Вернулась, когда я полностью оделась, и красилась, собираясь на встречу. Проинформировав ее, куда иду, сразу услышала истерику, которая меня конкретно бесила. Черт, я уже соскучилась по работе.

– Ты понимаешь, что им негде жить?! Понимаешь? – ядовито цедила она, сжимая руки в кулаки.

– Нужно было не терять квартиру, которую вы им подарили, – ответила, поправляя шикарное строгое темно-синее платье до колен, недавно приобретенное в элитном бутике.

– Что теперь сделаешь?! Каждый может ошибиться! Ты должна им…

Повернулась к ней с тушью в руках и мило уточнила:

– Мама, я уже все сказала. В моем доме их больше не будет!

– Это и наш дом, – гневно рявкнула она, складывая руки на груди.

– Нет, это мой дом, а вы тут прописаны, – напомнила ледяным тоном, вновь повернувшись к зеркалу шкафа-купе.

– Ты бессердечная дрянь!

– Спасибо, буду знать, – ответила, подкрашивая губы.

– Эгоистка! У тебя есть возможность, а ты…

– Да, плевать я хотела на Николая и его жену, а дети пусть остаются, – ответила, пытаясь сосредоточиться на внешнем виде, а не на ее словах.

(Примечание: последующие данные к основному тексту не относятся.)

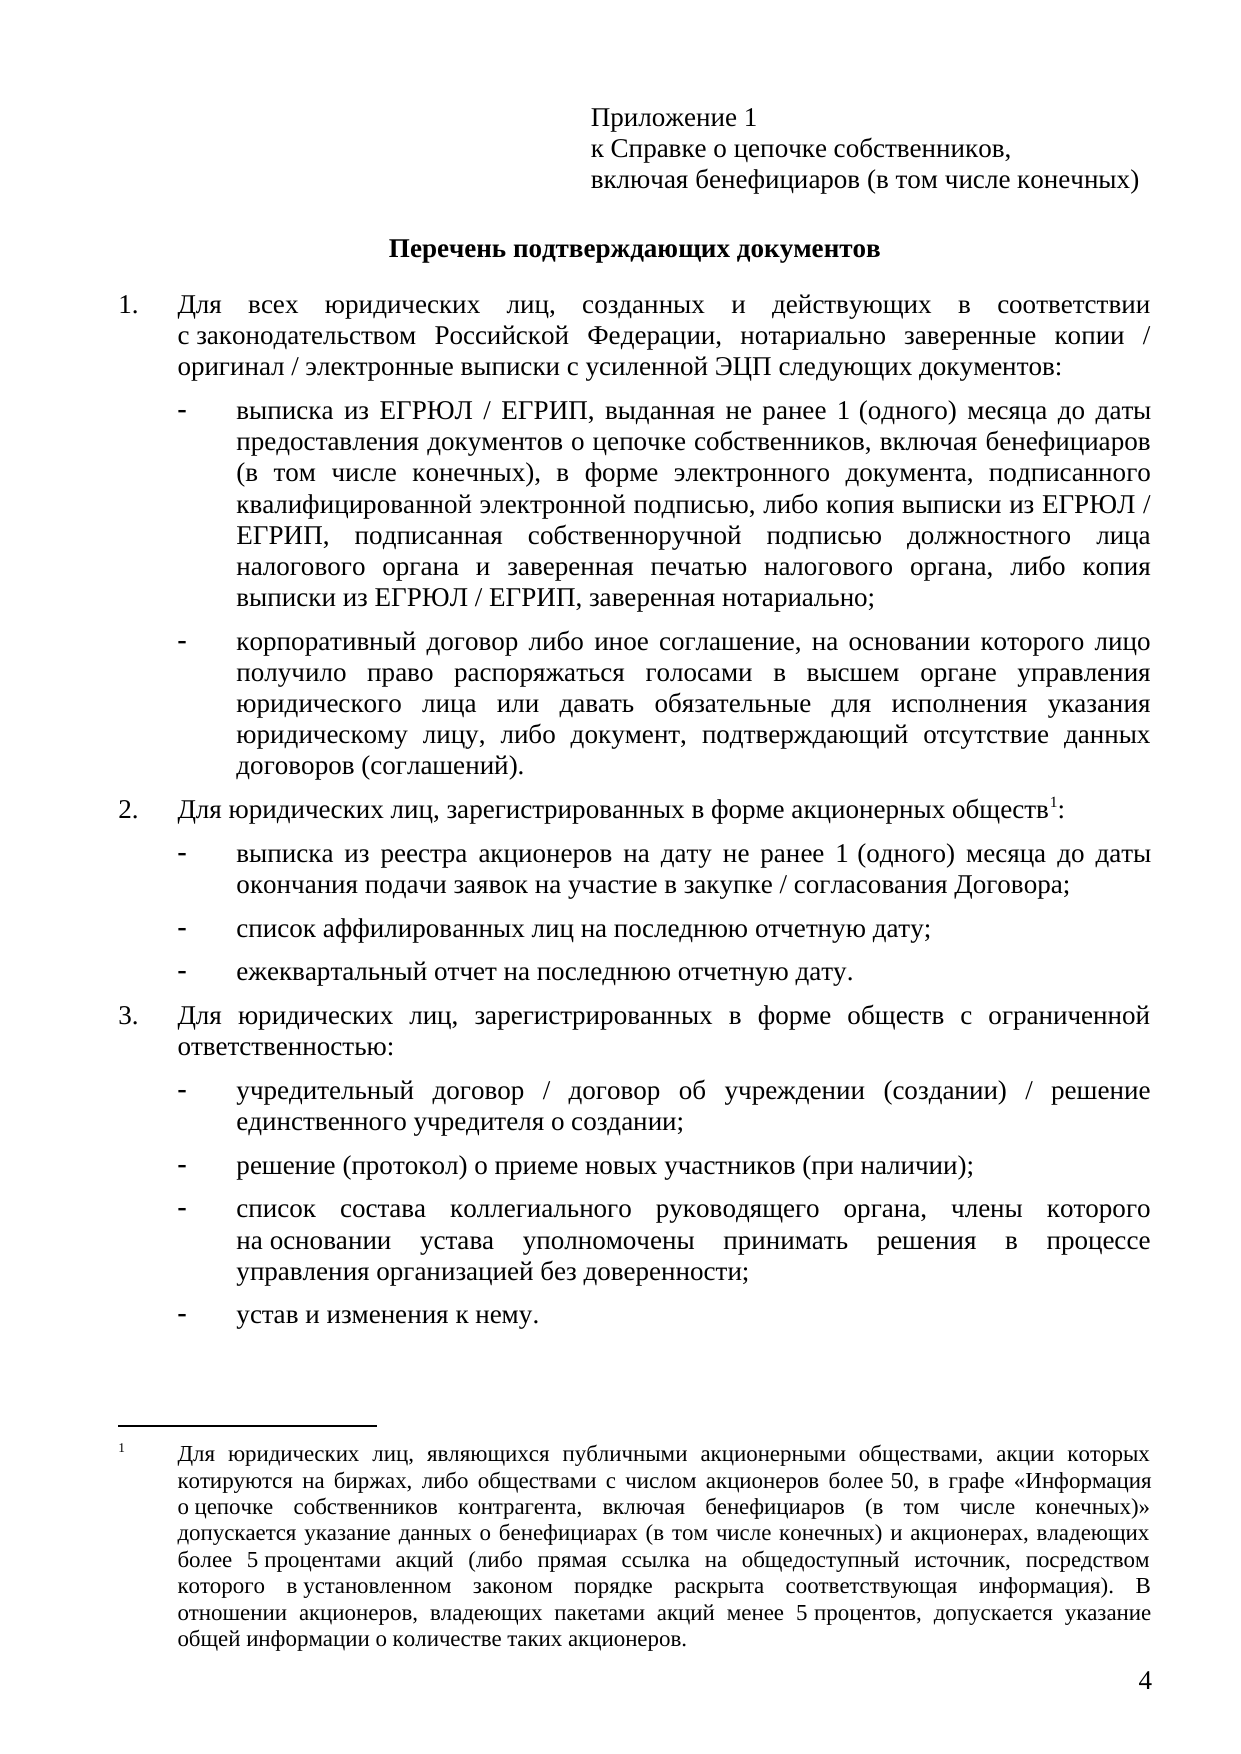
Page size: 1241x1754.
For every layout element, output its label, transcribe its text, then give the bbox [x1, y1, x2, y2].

list решение (протокол) о приеме новых участников (при наличии); [177, 1149, 1152, 1180]
list устав и изменения к нему. [177, 1299, 1152, 1330]
list ежеквартальный отчет на последнюю отчетную дату. [177, 955, 1152, 987]
list список состава коллегиального руководящего органа, члены которого на основании устава уполномочены принимать решения в процессе управления организацией без доверенности; [177, 1193, 1152, 1286]
list выписка из реестра акционеров на дату не ранее 1 (одного) месяца до даты окончания подачи заявок на участие в закупке / согласования Договора; [177, 837, 1152, 899]
list Для всех юридических лиц, созданных и действующих в соответствии с законодательством Российской Федерации, нотариально заверенные копии / оригинал / электронные выписки с усиленной ЭЦП следующих документов: [118, 288, 1152, 382]
list Перечень подтверждающих документов [118, 232, 1152, 263]
list выписка из ЕГРЮЛ / ЕГРИП, выданная не ранее 1 (одного) месяца до даты предоставления документов о цепочке собственников, включая бенефициаров (в том числе конечных), в форме электронного документа, подписанного квалифицированной электронной подписью, либо копия выписки из ЕГРЮЛ / ЕГРИП, подписанная собственноручной подписью должностного лица налогового органа и заверенная печатью налогового органа, либо копия выписки из ЕГРЮЛ / ЕГРИП, заверенная нотариально; [177, 394, 1152, 612]
text Приложение 1 к Справке о цепочке собственников, включая бенефициаров (в том числе конечных) [591, 101, 1152, 194]
list Для юридических лиц, зарегистрированных в форме акционерных обществ: [118, 793, 1152, 824]
list Для юридических лиц, зарегистрированных в форме обществ с ограниченной ответственностью: [118, 999, 1152, 1061]
list список аффилированных лиц на последнюю отчетную дату; [177, 912, 1152, 943]
list корпоративный договор либо иное соглашение, на основании которого лицо получило право распоряжаться голосами в высшем органе управления юридического лица или давать обязательные для исполнения указания юридическому лицу, либо документ, подтверждающий отсутствие данных договоров (соглашений). [177, 625, 1152, 781]
list учредительный договор / договор об учреждении (создании) / решение единственного учредителя о создании; [177, 1074, 1152, 1136]
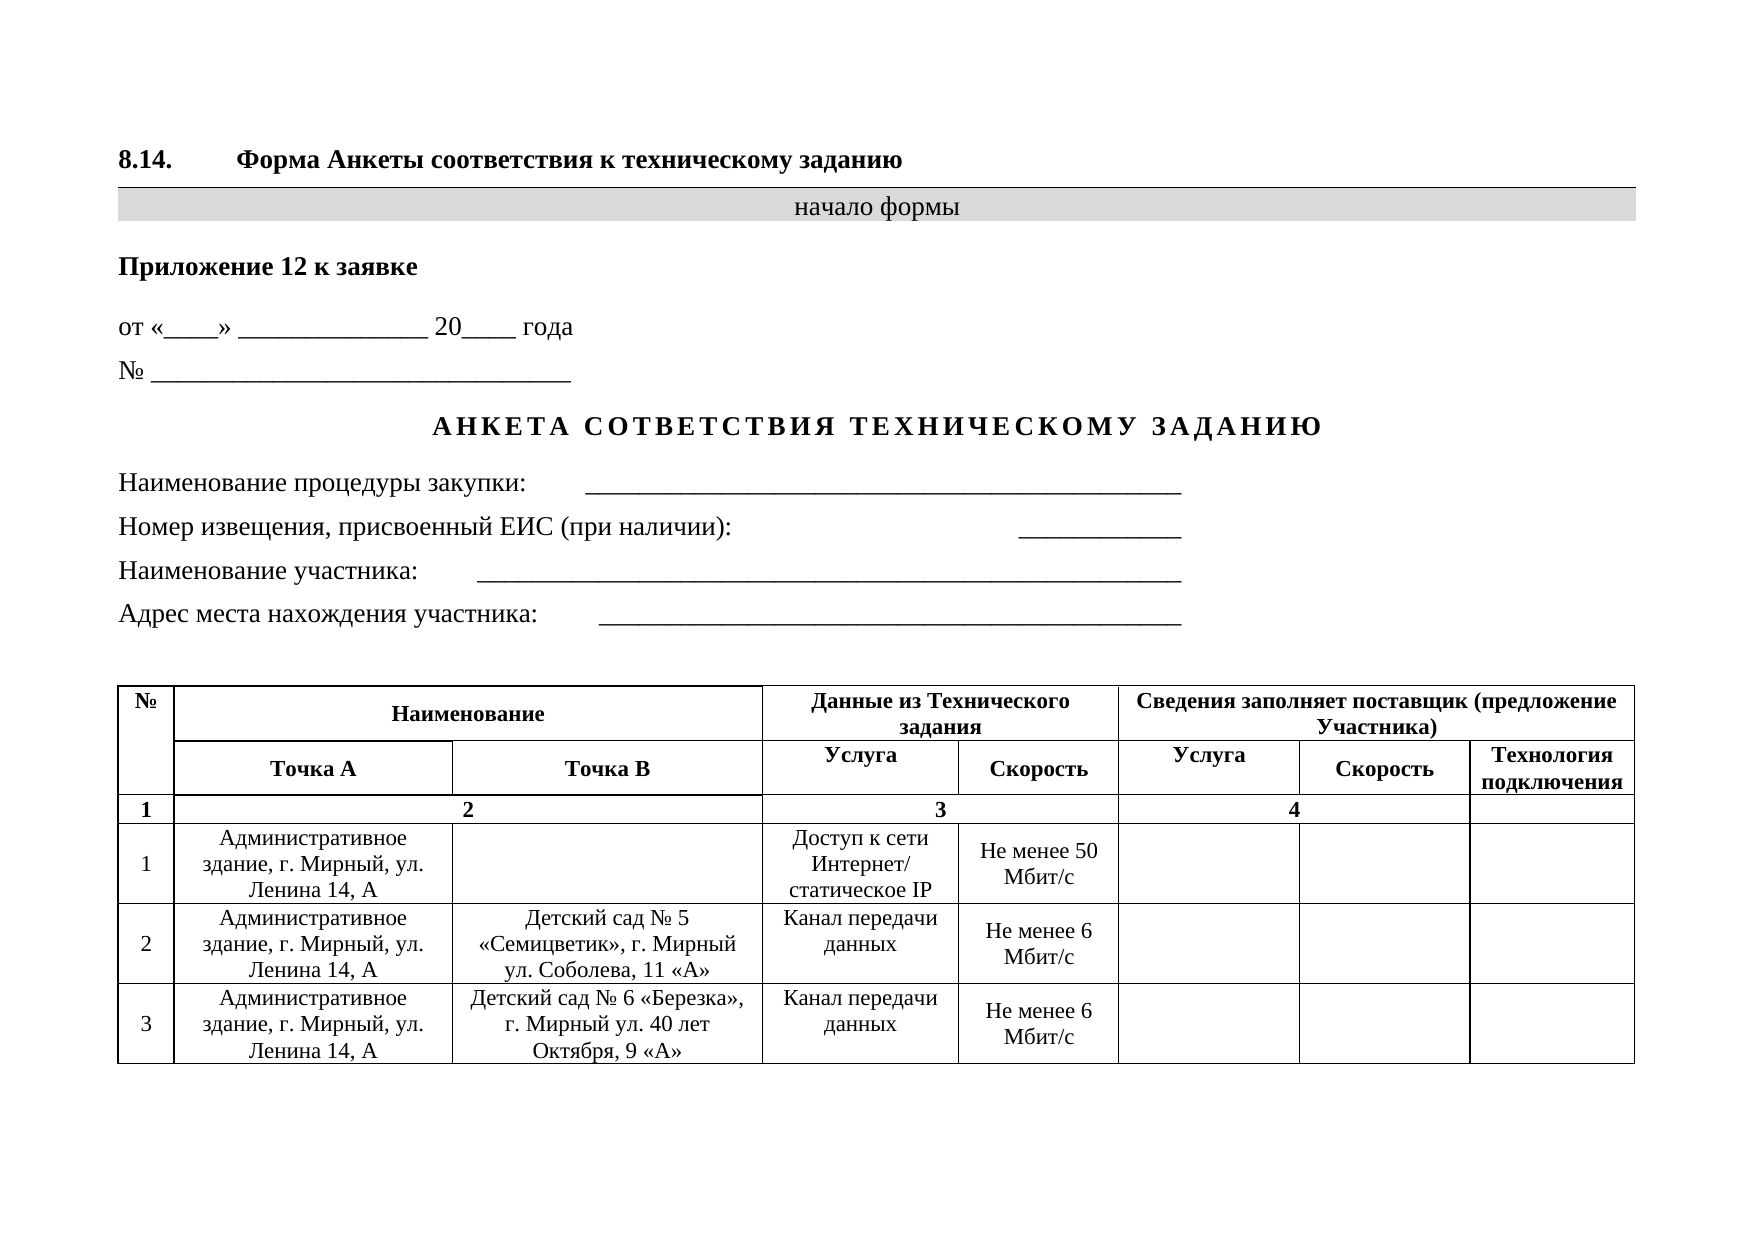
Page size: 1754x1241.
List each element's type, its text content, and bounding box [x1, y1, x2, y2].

text от «____» ______________ 20____ года [118, 311, 1636, 342]
text Форма Анкеты соответствия к техническому заданию [118, 143, 1636, 174]
text Приложение 12 к заявке [118, 250, 1636, 281]
text начало формы [118, 188, 1636, 221]
text Номер извещения, присвоенный ЕИС (при наличии): ____________ [118, 510, 1636, 541]
table_cell 2 [119, 904, 173, 983]
table_header Наименование [175, 687, 762, 739]
table_cell 3 [119, 984, 173, 1063]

– Даже не хочу тебя видеть! – рявкнула она и показательно бросилась из моей спальни, театрально всхлипывая.

Пожала плечами, показывая, что мне плевать, а саму уже передергивало. Вот же любовь у нее к сыночку… Жаль, что ко мне таких чувств не испытывает, как будто чужая. Только один непутевый Коля в голове и на устах.

Поцеловав дочку в щечку, схватила сумку с документами и пошла на выход. Накинула коротенькую шубу и увидела мать, явившуюся меня проводить. Она с ненавистью смотрела на меня, а потом проговорила:

– Знай, что я сделаю все, чтобы помочь ему!

– Пожалуйста. В дом их не пускать. Предупреждаю, буду вызывать полицию с заявлением кражи, – уверенно проговорила ей, показывая всем своим видом, что я говорю на полном серьезе.